[Records from a dataset]

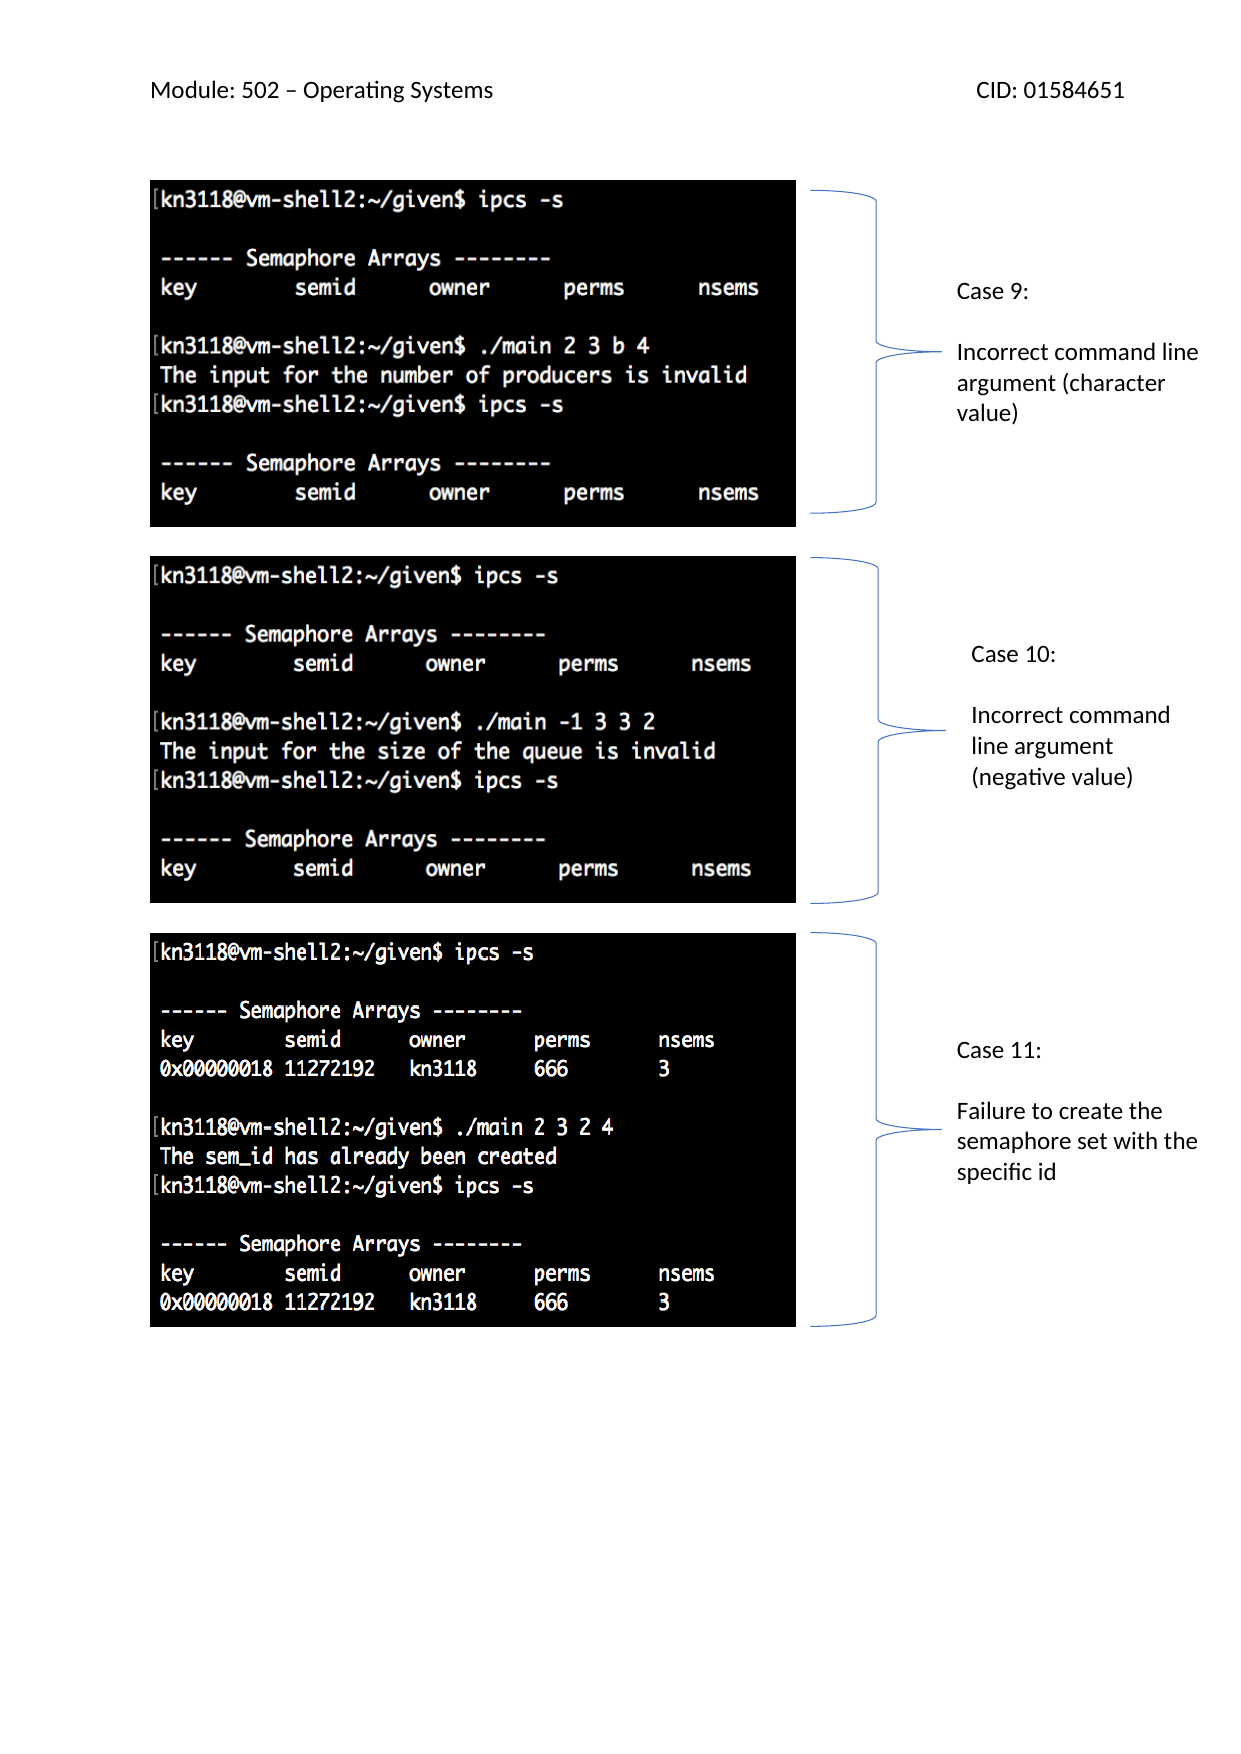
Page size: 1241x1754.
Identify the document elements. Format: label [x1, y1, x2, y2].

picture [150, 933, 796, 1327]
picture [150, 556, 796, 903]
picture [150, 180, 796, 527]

→ **Task to carry out**
The pictures stay out of the copy. Set down the entries above precisely.

→ **Task solution**
Page size: 1241x1754.
Identify the document elements. Format: label [x1, y1, x2, y2].

picture [150, 933, 796, 1327]
picture [150, 556, 796, 903]
picture [150, 180, 796, 527]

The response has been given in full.